How can I calculate the maximum height reached by a model rocket?

[hlcfairy]

I have to take a final soon and I have practise questions The only one here I am having trouble with is thislast one. This question bugs me and the answer key doesn't show how to do it

After a model rocket reached its maximum height, it then too 5.0 seconds to return to the launch site. What is the approximate maximum height reachd by the rocket? {Neglect air resistance.}

the answer is 120 m

the only info u have is time and acceleration

How do I go about doing it?

 

[maximus]

the rocket going up is confusing, but i think this is what you're looking for:
simply, D=RT (distance=rate x time, if you're not familiar with it)

my guess is that this is not correct becuase you have to take into account the return of the rocket because of gravity. so something you muliply by either 2 or 1/2. maybe...

 

[chroot]

The question asks: how far does something fall in 5 seconds, when its acceleration (due to gravity) is a = 9.8 m/s^2?

s(t) = 1/2 a t², where t = 5, yields 122.5 m.

- Warren

 

[HallsofIvy]

Maximus, "D= RT" only applies when R is a constant.

If R is changing at a constant rate (that is the rate of change of R is a constant) then you can use an "averaging" method.

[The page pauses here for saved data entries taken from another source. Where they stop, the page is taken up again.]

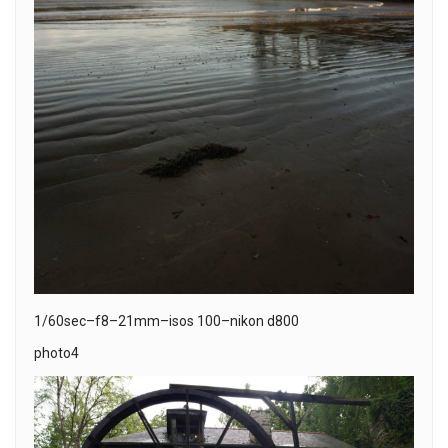
1/60sec–f8–21mm–isos 100–nikon d800
photo4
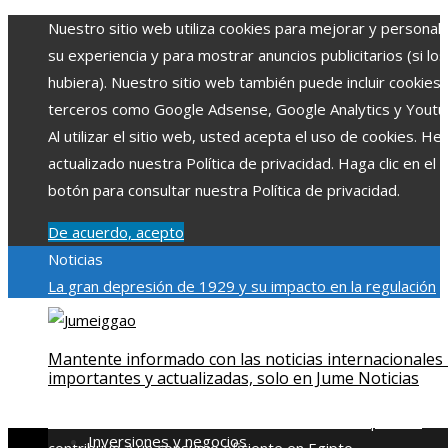
Nuestro sitio web utiliza cookies para mejorar y personali
su experiencia y para mostrar anuncios publicitarios (si los
hubiera). Nuestro sitio web también puede incluir cookies
terceros como Google Adsense, Google Analytics y Youtu
Al utilizar el sitio web, usted acepta el uso de cookies. H
actualizado nuestra Política de privacidad. Haga clic en el
botón para consultar nuestra Política de privacidad.
De acuerdo, acepto
Noticias
La gran depresión de 1929 y su impacto en la regulación
bancaria
Las 15 exploraciones espaciales que ampliaron lo
límites del conocimiento humano
Las 15 donaciones
Mantente informado con las noticias internacionales
individuales más grandes y su impacto en la ciencia y
importantes y actualizadas, solo en Jume Noticias
tecnología
Modelos de desarrollo sostenible basados en l
economía azul en Belice
Cómo la estabilidad de precios
Inversiones y negocios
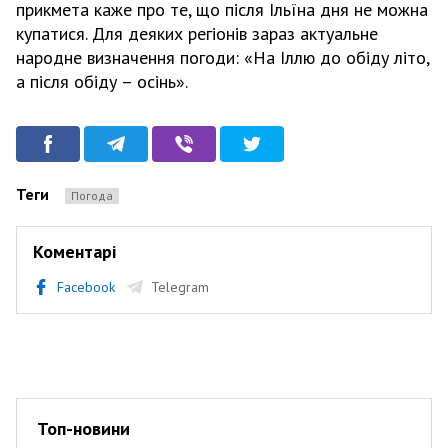
прикмета каже про те, що після Ільїна дня не можна
купатися. Для деяких регіонів зараз актуальне
народне визначення погоди: «На Іллю до обіду літо,
а після обіду – осінь».
Теги
Погода
Коментарі
Facebook
Telegram
Топ-новини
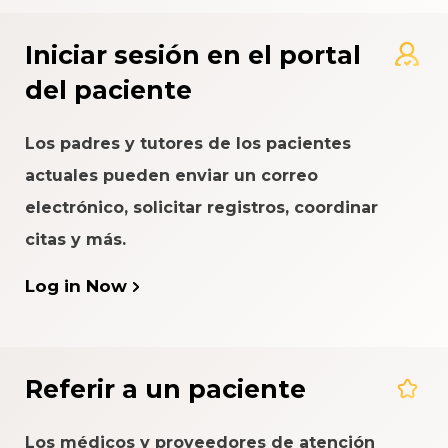
Iniciar sesión en el portal
del paciente
Los padres y tutores de los pacientes
actuales pueden enviar un correo
electrónico, solicitar registros, coordinar
citas y más.
Log in Now
Referir a un paciente
Los médicos y proveedores de atención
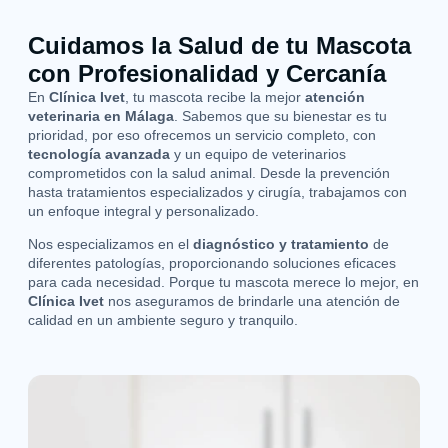
Cuidamos la Salud de tu Mascota
con Profesionalidad y Cercanía
En
Clínica Ivet
, tu mascota recibe la mejor
atención
veterinaria en Málaga
. Sabemos que su bienestar es tu
prioridad, por eso ofrecemos un servicio completo, con
tecnología avanzada
y un equipo de veterinarios
comprometidos con la salud animal. Desde la prevención
hasta tratamientos especializados y cirugía, trabajamos con
un enfoque integral y personalizado.
Nos especializamos en el
diagnóstico y tratamiento
de
diferentes patologías, proporcionando soluciones eficaces
para cada necesidad. Porque tu mascota merece lo mejor, en
Clínica Ivet
nos aseguramos de brindarle una atención de
calidad en un ambiente seguro y tranquilo.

When the rocket was at it's peak, it's speed was 0 (that's why it stopped going up!). After 5 seconds at a constant acceleration of -9.8 m/s^2, it's speed is -9.8*5= -49 m/s (Since the rate of change of speed, acceleration, is constant, you CAN use "RT"). The average of the two values is (0+(-49)/2= -24.5. Using that average value, in 5 seconds, the rocket will fall -24.5*5= -122.5 m. The rocket must have fallen from a height of 122.5 m, value chroot (Warren) gave.

Using "g" instead of -9.8 m/s^2 and t instead of 5 seconds, the two speeds are 0 and -gt so the "average" speed is (0-gt)/2= -gt/2.
Multiplying that by t to get distance gives (-g/2)t^2, the formula chroot used.

Again, this only works when the acceleration is constant (a very important special case!). If the acceleration (in general "rate of change of the rate of change") is not constant, then you will have to learn calculus!